═══ Input data ═══

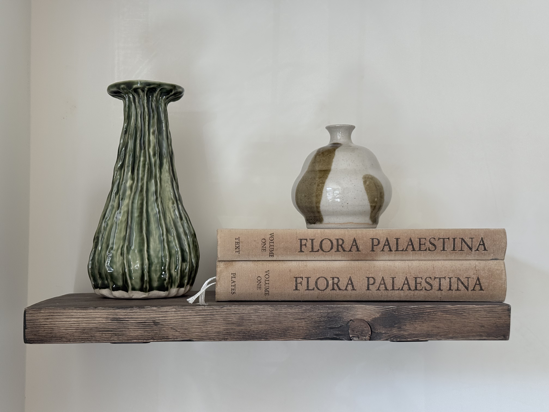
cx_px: 274
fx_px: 761
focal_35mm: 48
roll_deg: -0.7
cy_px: 206
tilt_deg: +3.9
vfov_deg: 30.3
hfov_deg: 39.7
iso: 100
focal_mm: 6.76
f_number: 1.78
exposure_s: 1/174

═══

(Your assignment):
Print the listing verbatim; no pictures.

(Exercise solution):
cx_px: 274
fx_px: 761
focal_35mm: 48
roll_deg: -0.7
cy_px: 206
tilt_deg: +3.9
vfov_deg: 30.3
hfov_deg: 39.7
iso: 100
focal_mm: 6.76
f_number: 1.78
exposure_s: 1/174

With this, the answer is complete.